Bas-Congo : les femmes invités à dénoncer les violences faites contre elles

Pour dire non aux violences faites à la femme de Kinzau-Mvuete à Seke-Banza, le collectif de femmes du Bas-Congo  vient d’être en atelier à ‘’la maison de la femme’’ à Matadi. Elle projette la création d’un réseau des communicateurs dans la province pour dénoncer les violences faites contre elles.

Table ronde des femmes du Bas-congo

Table ronde des femmes du Bas-congo

 ‘’Vous devez dénoncer les violences faites à la femme pour que les auteurs soient punis’’, invite Chantal Malamba,directrice de cabinet adjonte du gouverneur. Au Bas-Congo àù les violences sexuelles prennent de l’ascension,les femmes ne dénoncent souvent pas.Selon la coutume,dénoncer,c’est déshonorer sa famille,son foyer…

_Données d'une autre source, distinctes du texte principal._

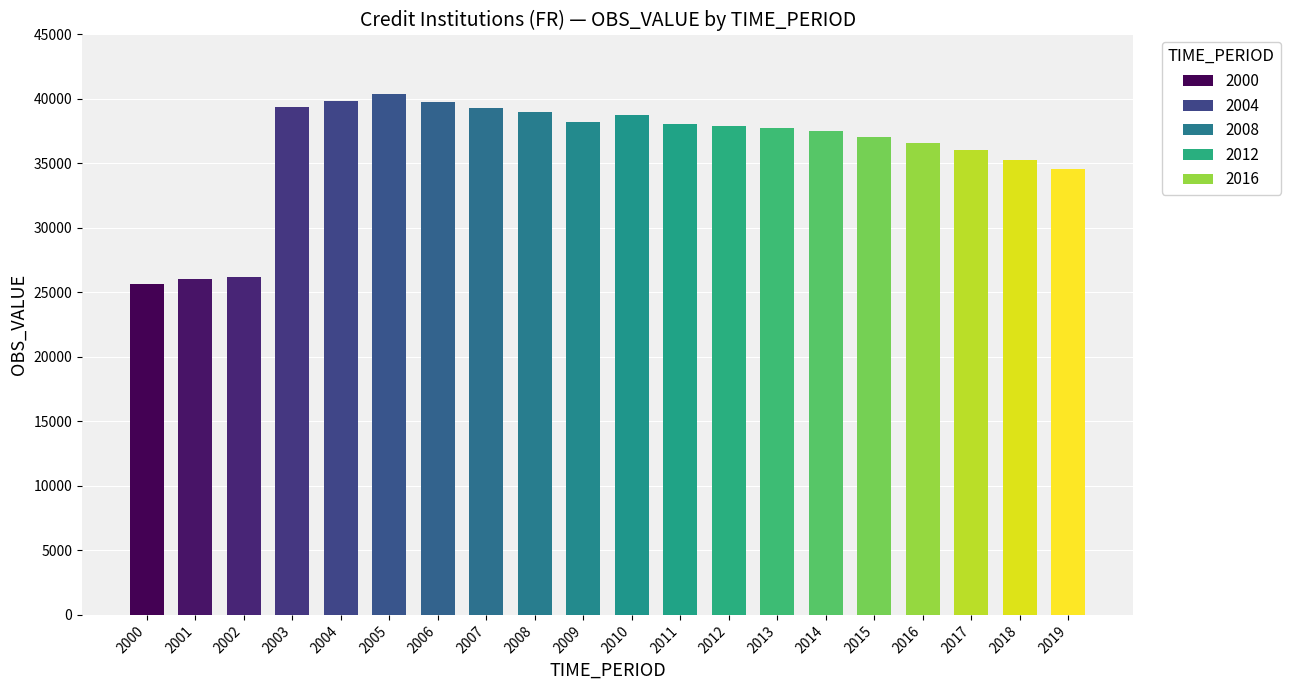

Does the chart contain stacked bars?

No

Cet atelier fait suite à l’insécurité qui prévaut à Kinzau –Mvuete en territoire de Seke-Banza où des jeunes filles sont kidnappées et parfois tuées. ‘’Le ministère du genre, famille et enfant condamne avec énergie toutes formes de violences sexuelles faites aux femmes dans la province. Le gouvernement provincial ne ménage aucun effort pour clarifier et combattre ce drame qui sévit à Kinzau-Mvuete’’, rassuré Thérèse Mambu, ministre du  Genre, famille et enfant. 

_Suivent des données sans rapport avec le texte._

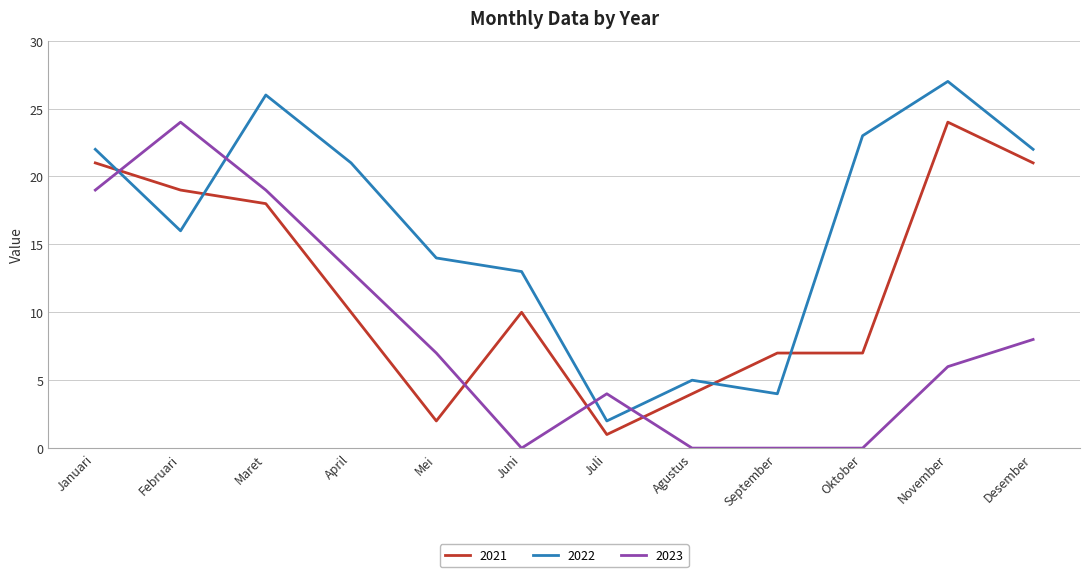

At which label is 2023 closest to 12?

April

La situation dans cette cité grossit le nombre des violences sexuelles dans la province. La division du genre, famille et enfant a enregistré 1053 cas  en 2012 et déjà  1876 cas cette année.

Soutenir la femme

Pour lutter contre ce mal,le collectif demande :’’ Au président de la République de garantir la paix et la sécurité sur toute l’étendue de la Rd Congo, à la police nationale congolaise de renforcer l’effectif des policiers pour sécuriser le Bas Congo , de renforcer la sécurité dans les territoires de la Rd Congo limitrophes du Bas Congo notamment pour éviter que les Kulunas(racketteurs) de Kinshasa n’y trouvent plus refuge, à l’assemblée nationale de voter une loi interdisant la liberté provisoire des bourreaux des victimes des violences sexuelles,à l’assemblée provinciale d’assurer la prise en charge de la police et les femmes victimes des violences sexuelles, d’appuyer les femmes dans leur lutte contre les violences faites contre elles… Renforcer la collaboration entre population, en vue de lutter contre les violences faites aux femmes’’. Et Alice Makayi, de la société civile  de Kimpese à 145 km de Matadi de conclure : ‘’Il faut aussi que la femme prenne conscience de la situation qu’elle vit, en s’habillant décemment ‘’.